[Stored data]
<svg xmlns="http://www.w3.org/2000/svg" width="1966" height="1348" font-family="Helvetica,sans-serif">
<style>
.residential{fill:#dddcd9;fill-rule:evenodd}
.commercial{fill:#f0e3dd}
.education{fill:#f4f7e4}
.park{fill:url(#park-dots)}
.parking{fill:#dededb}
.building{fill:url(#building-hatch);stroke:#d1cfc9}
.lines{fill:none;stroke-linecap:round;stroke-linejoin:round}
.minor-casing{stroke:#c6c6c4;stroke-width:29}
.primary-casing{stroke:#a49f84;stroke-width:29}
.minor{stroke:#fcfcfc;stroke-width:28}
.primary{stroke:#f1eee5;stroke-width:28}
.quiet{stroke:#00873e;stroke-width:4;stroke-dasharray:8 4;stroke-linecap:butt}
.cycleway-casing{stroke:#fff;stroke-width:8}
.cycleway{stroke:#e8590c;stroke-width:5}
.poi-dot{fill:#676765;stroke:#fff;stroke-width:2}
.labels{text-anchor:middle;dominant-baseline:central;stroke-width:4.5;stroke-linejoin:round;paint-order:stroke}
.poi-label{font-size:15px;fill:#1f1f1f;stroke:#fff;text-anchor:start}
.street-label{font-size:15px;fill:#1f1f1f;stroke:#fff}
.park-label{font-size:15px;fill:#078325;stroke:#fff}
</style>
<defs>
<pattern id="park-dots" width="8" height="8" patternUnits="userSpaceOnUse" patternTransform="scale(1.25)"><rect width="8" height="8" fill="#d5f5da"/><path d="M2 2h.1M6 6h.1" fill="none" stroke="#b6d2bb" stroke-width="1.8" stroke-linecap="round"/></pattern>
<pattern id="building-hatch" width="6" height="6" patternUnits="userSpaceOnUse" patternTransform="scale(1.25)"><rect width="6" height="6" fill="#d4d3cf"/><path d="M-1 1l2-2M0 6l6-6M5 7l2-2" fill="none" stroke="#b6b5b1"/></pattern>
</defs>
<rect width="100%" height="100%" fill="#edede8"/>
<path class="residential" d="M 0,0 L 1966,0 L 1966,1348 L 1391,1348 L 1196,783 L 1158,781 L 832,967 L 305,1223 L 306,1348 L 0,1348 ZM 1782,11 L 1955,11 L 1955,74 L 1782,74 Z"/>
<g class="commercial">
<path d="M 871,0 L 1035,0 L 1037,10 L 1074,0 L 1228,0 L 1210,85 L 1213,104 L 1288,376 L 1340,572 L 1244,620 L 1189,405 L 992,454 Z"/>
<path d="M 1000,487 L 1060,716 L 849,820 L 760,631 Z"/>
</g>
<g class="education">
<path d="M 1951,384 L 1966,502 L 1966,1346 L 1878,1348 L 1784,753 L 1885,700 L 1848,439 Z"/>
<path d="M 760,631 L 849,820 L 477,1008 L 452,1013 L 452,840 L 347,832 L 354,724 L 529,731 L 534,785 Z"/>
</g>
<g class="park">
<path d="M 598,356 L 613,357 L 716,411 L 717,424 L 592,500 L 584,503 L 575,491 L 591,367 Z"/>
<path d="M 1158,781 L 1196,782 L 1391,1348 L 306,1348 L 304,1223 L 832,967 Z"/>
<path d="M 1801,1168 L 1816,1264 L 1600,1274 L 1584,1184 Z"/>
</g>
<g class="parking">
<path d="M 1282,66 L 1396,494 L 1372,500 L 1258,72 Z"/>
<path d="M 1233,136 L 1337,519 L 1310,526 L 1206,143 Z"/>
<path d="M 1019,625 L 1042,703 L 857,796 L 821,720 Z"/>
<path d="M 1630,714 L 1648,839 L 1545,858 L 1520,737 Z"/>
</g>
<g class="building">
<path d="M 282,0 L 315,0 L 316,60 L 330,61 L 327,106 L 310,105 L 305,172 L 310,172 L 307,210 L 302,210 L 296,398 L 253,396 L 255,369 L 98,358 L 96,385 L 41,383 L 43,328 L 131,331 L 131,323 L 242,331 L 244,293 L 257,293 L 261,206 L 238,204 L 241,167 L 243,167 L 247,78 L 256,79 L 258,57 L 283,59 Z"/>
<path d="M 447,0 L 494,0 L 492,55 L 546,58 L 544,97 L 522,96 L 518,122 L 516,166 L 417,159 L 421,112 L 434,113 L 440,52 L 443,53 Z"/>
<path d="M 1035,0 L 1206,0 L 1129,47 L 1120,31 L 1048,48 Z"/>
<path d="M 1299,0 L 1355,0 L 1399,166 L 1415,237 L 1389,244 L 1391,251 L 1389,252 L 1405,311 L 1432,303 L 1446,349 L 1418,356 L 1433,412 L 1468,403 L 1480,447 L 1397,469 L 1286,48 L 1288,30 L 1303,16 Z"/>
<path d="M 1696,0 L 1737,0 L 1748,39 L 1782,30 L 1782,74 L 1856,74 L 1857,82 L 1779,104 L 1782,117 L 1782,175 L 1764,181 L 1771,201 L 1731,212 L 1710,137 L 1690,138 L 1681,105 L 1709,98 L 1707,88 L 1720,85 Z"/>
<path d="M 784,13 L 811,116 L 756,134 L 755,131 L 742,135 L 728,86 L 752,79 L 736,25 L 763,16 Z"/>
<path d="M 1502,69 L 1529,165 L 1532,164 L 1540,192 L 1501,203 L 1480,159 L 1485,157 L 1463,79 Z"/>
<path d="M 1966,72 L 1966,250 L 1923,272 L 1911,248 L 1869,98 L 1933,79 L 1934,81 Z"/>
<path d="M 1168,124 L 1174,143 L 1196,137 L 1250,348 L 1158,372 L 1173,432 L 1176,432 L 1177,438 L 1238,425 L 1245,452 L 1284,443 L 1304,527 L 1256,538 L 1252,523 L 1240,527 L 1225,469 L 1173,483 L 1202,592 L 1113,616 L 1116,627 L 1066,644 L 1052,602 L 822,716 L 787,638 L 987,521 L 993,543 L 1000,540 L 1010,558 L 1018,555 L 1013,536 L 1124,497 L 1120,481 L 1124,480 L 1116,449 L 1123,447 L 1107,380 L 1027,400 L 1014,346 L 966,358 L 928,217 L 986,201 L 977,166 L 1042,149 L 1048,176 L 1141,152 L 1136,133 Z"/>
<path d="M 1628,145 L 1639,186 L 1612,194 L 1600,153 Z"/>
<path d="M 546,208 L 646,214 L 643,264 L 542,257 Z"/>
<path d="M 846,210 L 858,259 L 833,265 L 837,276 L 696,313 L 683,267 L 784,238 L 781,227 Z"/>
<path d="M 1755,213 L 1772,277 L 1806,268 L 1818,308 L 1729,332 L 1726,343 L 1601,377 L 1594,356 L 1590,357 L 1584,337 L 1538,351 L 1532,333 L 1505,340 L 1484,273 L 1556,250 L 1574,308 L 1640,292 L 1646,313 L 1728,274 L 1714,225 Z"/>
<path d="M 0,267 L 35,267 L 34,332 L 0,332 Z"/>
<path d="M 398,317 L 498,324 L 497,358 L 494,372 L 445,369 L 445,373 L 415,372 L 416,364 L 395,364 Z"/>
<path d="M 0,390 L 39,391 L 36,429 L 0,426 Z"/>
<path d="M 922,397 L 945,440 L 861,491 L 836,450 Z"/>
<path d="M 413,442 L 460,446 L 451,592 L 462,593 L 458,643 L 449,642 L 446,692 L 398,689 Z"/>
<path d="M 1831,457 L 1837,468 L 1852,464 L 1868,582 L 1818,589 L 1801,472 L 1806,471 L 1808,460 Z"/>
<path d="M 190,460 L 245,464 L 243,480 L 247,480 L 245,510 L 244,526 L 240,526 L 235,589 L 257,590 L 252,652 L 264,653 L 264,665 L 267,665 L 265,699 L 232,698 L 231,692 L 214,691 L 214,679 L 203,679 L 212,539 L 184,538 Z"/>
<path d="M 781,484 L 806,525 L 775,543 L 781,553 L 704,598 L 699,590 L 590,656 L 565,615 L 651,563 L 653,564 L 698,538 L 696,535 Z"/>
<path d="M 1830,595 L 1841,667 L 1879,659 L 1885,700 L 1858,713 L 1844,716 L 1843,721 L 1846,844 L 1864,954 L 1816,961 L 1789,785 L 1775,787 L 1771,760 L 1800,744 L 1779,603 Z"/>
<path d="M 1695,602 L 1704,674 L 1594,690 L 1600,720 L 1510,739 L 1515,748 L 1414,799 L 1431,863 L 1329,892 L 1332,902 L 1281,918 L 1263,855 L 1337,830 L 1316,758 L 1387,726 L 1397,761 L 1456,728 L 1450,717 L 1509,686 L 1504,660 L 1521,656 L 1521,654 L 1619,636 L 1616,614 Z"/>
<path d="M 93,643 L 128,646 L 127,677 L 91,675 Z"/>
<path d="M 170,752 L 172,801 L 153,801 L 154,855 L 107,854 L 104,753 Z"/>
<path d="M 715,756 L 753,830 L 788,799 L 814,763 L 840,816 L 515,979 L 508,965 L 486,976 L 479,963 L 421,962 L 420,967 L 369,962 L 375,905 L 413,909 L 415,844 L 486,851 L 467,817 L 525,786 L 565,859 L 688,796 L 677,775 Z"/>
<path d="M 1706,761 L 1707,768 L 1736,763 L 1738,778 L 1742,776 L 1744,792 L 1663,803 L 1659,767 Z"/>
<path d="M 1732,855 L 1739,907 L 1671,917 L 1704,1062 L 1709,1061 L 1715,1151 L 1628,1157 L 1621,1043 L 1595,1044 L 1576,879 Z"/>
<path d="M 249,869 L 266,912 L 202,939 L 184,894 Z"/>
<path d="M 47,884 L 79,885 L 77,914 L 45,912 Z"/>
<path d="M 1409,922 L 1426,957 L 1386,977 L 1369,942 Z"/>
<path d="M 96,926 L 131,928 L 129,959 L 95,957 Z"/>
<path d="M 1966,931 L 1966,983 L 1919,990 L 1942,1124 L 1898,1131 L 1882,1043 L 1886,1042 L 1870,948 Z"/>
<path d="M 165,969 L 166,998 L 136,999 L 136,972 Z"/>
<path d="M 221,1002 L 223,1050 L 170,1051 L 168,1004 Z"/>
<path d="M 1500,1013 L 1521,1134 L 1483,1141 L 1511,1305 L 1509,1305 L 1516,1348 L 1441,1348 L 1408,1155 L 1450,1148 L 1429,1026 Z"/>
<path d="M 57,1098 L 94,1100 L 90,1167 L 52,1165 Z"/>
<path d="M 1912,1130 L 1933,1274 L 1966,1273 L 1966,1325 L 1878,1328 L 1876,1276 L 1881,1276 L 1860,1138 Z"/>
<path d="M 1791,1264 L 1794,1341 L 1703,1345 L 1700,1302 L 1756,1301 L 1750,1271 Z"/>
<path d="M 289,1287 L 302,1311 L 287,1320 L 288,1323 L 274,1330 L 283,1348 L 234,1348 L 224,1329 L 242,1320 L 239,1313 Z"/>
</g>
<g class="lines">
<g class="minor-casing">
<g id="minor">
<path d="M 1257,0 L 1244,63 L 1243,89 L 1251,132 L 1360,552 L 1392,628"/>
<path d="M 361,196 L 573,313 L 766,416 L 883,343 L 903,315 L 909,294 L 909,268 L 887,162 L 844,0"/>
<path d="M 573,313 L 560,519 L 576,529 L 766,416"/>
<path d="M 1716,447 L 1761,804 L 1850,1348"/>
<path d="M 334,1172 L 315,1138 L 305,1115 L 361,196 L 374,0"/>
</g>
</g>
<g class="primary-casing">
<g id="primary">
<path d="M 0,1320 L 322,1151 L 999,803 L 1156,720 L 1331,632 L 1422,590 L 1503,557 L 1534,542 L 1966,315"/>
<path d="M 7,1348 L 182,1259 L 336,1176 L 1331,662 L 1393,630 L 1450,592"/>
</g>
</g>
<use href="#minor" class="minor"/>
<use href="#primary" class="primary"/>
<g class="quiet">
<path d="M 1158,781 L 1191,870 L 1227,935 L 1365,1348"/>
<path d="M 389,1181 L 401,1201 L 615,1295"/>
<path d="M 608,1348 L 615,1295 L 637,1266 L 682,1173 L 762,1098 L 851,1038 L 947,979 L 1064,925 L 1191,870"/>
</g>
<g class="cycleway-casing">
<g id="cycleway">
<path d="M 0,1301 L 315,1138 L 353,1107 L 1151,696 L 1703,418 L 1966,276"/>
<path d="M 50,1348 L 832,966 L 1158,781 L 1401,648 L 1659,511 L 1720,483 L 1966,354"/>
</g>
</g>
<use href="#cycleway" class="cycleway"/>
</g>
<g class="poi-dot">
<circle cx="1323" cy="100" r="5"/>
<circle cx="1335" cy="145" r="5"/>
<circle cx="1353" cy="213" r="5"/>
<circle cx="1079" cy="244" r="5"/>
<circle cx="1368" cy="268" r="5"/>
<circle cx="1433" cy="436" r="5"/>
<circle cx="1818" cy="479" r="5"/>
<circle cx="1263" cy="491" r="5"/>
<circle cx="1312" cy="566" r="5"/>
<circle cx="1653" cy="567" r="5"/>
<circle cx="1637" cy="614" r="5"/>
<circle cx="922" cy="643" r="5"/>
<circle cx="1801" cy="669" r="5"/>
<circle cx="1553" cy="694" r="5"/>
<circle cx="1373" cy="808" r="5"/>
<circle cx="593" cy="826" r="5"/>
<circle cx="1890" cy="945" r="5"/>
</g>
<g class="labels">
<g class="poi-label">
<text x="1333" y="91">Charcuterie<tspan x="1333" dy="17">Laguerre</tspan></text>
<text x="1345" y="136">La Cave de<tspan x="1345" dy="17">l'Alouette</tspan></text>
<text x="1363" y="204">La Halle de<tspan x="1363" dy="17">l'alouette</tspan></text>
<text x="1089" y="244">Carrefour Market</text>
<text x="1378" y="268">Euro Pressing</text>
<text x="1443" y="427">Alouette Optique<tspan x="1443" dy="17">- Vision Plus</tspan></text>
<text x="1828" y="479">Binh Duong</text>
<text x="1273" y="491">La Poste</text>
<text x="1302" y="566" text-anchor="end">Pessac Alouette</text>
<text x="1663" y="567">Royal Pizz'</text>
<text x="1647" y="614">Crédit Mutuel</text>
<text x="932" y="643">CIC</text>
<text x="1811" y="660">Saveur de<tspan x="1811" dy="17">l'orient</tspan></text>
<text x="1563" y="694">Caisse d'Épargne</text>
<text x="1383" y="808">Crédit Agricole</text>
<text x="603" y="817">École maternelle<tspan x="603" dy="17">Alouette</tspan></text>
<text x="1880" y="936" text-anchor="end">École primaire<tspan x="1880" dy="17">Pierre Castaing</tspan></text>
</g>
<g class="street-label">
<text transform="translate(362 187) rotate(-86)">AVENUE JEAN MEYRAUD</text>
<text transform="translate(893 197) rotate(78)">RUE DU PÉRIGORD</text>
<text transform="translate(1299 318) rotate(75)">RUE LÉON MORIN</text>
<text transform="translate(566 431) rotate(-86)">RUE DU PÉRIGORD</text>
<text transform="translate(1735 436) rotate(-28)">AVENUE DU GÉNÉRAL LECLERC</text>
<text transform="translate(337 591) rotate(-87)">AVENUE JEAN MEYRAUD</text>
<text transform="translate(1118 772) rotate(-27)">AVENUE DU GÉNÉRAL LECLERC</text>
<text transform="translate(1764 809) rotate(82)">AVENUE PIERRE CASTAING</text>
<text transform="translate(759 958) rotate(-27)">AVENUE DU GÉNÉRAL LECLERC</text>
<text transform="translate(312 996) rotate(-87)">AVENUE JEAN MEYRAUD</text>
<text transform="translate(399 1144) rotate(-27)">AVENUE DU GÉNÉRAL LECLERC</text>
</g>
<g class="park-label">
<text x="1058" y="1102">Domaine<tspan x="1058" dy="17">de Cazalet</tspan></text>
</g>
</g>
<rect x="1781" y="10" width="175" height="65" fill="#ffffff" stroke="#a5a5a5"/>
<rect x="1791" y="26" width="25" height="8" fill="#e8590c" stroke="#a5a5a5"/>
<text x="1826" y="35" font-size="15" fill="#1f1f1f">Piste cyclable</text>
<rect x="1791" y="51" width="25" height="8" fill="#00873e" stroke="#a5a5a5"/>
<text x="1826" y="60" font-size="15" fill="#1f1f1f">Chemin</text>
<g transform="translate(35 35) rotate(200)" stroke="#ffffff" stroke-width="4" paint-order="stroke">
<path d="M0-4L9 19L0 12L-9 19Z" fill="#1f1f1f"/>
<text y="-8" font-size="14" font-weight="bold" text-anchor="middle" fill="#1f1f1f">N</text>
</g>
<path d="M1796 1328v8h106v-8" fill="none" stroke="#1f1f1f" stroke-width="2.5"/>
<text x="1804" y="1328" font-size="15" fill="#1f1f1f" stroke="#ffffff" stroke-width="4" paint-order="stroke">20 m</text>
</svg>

**INSTRUCTIONS FOR THE TASK**
When a line of the records includes "lines", that line belongs in the answer.

**OUTPUT FOR THIS TASK**
.lines{fill:none;stroke-linecap:round;stroke-linejoin:round}
<g class="lines">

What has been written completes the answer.